The Historic 14th Street Viaduct
Constructed 1907-1912 * Replaces 2011-2014
In 1907, the County of Hudson becan construction of the 14th Street Viaduct to connect Hoboken and West Hoboken (now Union City). The vehicular bridge was a complex engineering endeavor. It crossed five city streets, a railroad, and a trolley line while ascending about 80 ft. up the side of the Bergen Hill.
The 14th Street Viaduct had 31 spans supported on steel columns and towers, spaced over cross streets and rail lines. The majority of spans were riveted girders, but the two longest spans were Warren deck trusses. The quarter-mile-long Viaduct was a utilitarian design, lacking in ornamentation, but distinctively asymmetrical and unmistakable with its slanting vertical profile.
The Viaduct was a great improvement over the steep, winding rod known as the Old Hillside Road.

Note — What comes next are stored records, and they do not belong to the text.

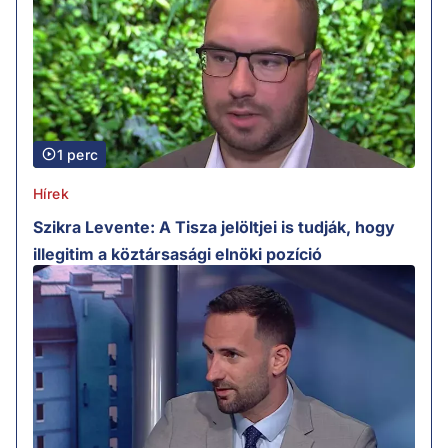
1 perc
Hírek
Szikra Levente: A Tisza jelöltjei is tudják, hogy
illegitim a köztársasági elnöki pozíció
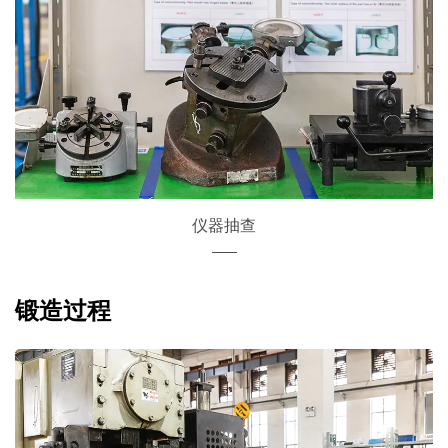
仪器抽查
锻造过程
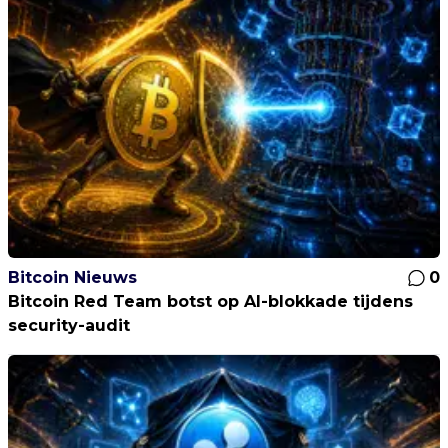
Bitcoin Nieuws
0
Bitcoin Red Team botst op AI-blokkade tijdens
security-audit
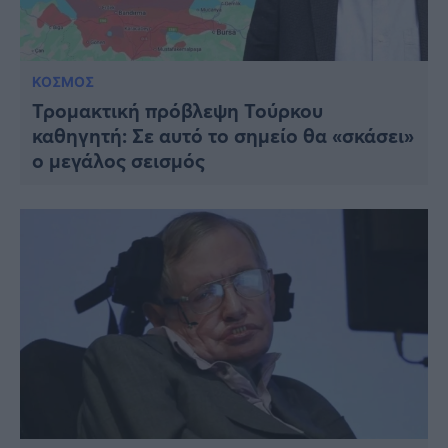
ΚΟΣΜΟΣ
Τρομακτική πρόβλεψη Τούρκου
καθηγητή: Σε αυτό το σημείο θα «σκάσει»
ο μεγάλος σεισμός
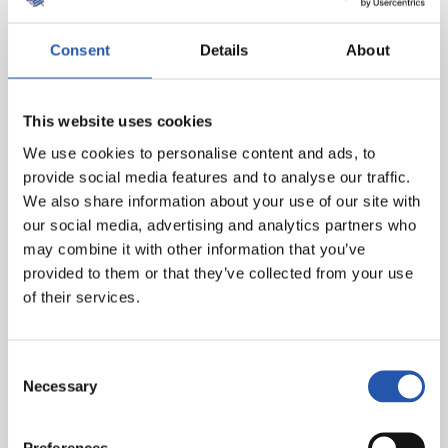
Consent
Details
About
This website uses cookies
We use cookies to personalise content and ads, to
provide social media features and to analyse our traffic.
We also share information about your use of our site with
our social media, advertising and analytics partners who
may combine it with other information that you’ve
provided to them or that they’ve collected from your use
of their services.
Consent
Necessary
Selection
Preferences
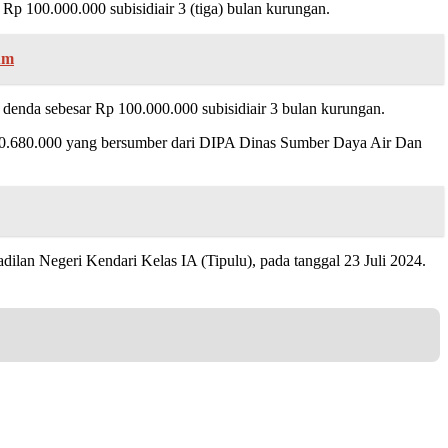
p 100.000.000 subisidiair 3 (tiga) bulan kurungan.
um
enda sebesar Rp 100.000.000 subisidiair 3 bulan kurungan.
130.680.000 yang bersumber dari DIPA Dinas Sumber Daya Air Dan
dilan Negeri Kendari Kelas IA (Tipulu), pada tanggal 23 Juli 2024.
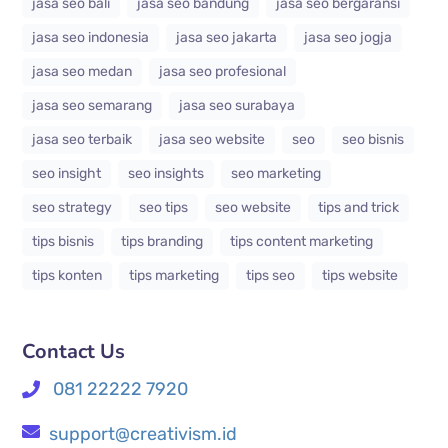
jasa seo bali
jasa seo bandung
jasa seo bergaransi
jasa seo indonesia
jasa seo jakarta
jasa seo jogja
jasa seo medan
jasa seo profesional
jasa seo semarang
jasa seo surabaya
jasa seo terbaik
jasa seo website
seo
seo bisnis
seo insight
seo insights
seo marketing
seo strategy
seo tips
seo website
tips and trick
tips bisnis
tips branding
tips content marketing
tips konten
tips marketing
tips seo
tips website
Contact Us
081 22222 7920
support@creativism.id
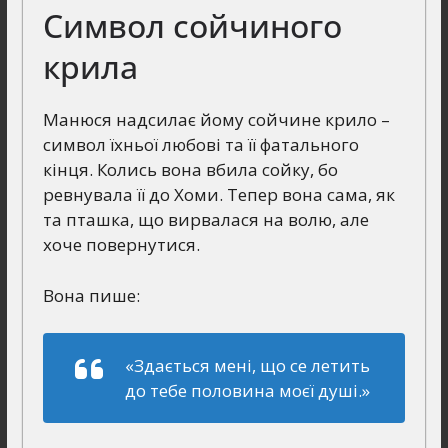
Символ сойчиного
крила
Манюся надсилає йому сойчине крило –
символ їхньої любові та її фатального
кінця. Колись вона вбила сойку, бо
ревнувала її до Хоми. Тепер вона сама, як
та пташка, що вирвалася на волю, але
хоче повернутися.
Вона пише:
«Здається мені, що се летить
до тебе половина моєї душі.»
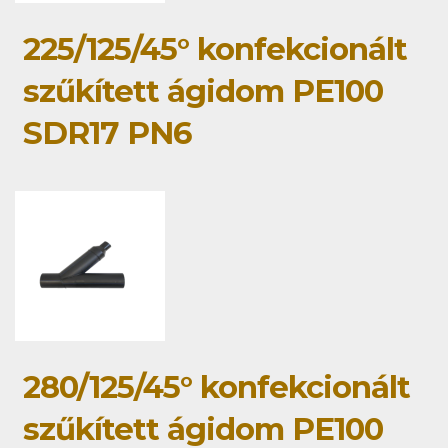
225/125/45° konfekcionált
szűkített ágidom PE100
SDR17 PN6
280/125/45° konfekcionált
szűkített ágidom PE100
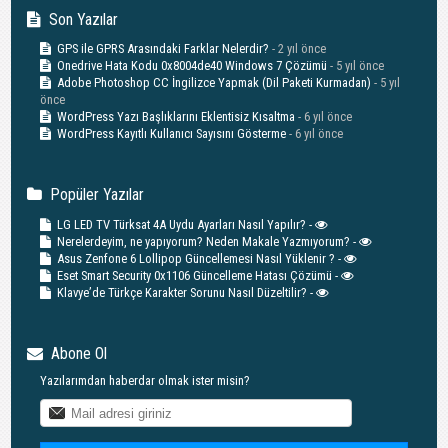
Son Yazılar
GPS ile GPRS Arasındaki Farklar Nelerdir?
- 2 yıl önce
Onedrive Hata Kodu 0x8004de40 Windows 7 Çözümü
- 5 yıl önce
Adobe Photoshop CC İngilizce Yapmak (Dil Paketi Kurmadan)
- 5 yıl
önce
WordPress Yazı Başlıklarını Eklentisiz Kısaltma
- 6 yıl önce
WordPress Kayıtlı Kullanıcı Sayısını Gösterme
- 6 yıl önce
Popüler Yazılar
LG LED TV Türksat 4A Uydu Ayarları Nasıl Yapılır? -
Nerelerdeyim, ne yapıyorum? Neden Makale Yazmıyorum? -
Asus Zenfone 6 Lollipop Güncellemesi Nasıl Yüklenir ? -
Eset Smart Security 0x1106 Güncelleme Hatası Çözümü -
Klavye’de Türkçe Karakter Sorunu Nasıl Düzeltilir? -
Abone Ol
Yazılarımdan haberdar olmak ister misin?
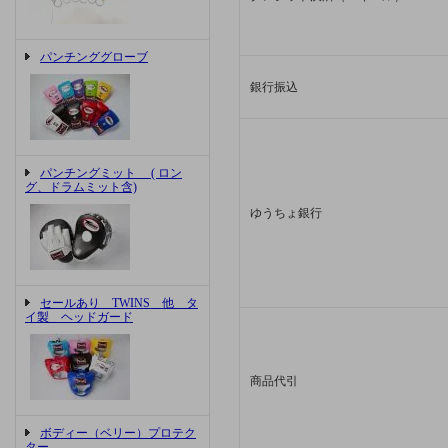
パンチンググローブ
銀行振込
パンチングミット ( ロン
グ、ドラムミット含)
ゆうちょ銀行
セールあり TWINS 他 タ
イ製 ヘッドガード
商品代引
ボディー（ベリー）プロテク
ター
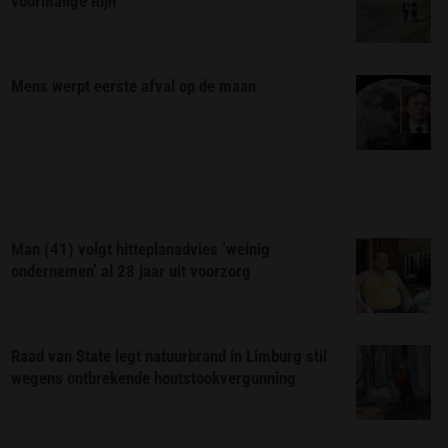
voormalige Rijn
Mens werpt eerste afval op de maan
Man (41) volgt hitteplanadvies ‘weinig
ondernemen’ al 28 jaar uit voorzorg
Raad van State legt natuurbrand in Limburg stil
wegens ontbrekende houtstookvergunning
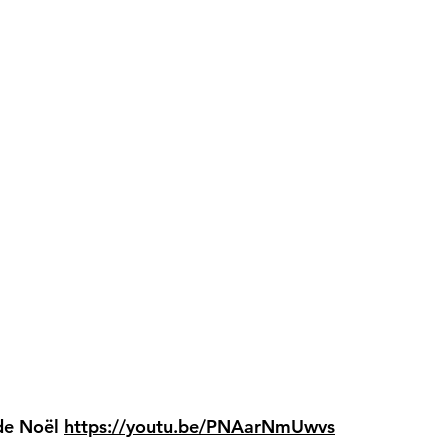
 de Noël
https://youtu.be/PNAarNmUwvs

The Yardley Steps at the west end of the Viaduct were later build on that road, an indication of just how steep it was.
With the opening of the 14th Street Viaduct in 1912, The New York Times called it a "desirable route for automobile travelers." A small commercial building boom occurred at the Hoboken end of the Viaduct, including a number of automobile service stations, a novelty in the early days of the Model T.
The Viaduct served ably for over 100 years. In 2008, Hudson County commissioned the design of a modern replacement structure capable of accommodating 21st century traffic and meeting contemporary safety standards. Some of the new bridge's features, such as the cross-braces piers and
asymmetrical span lengths, were purposely selected as a reflection of the first Viaduct's distinguished past.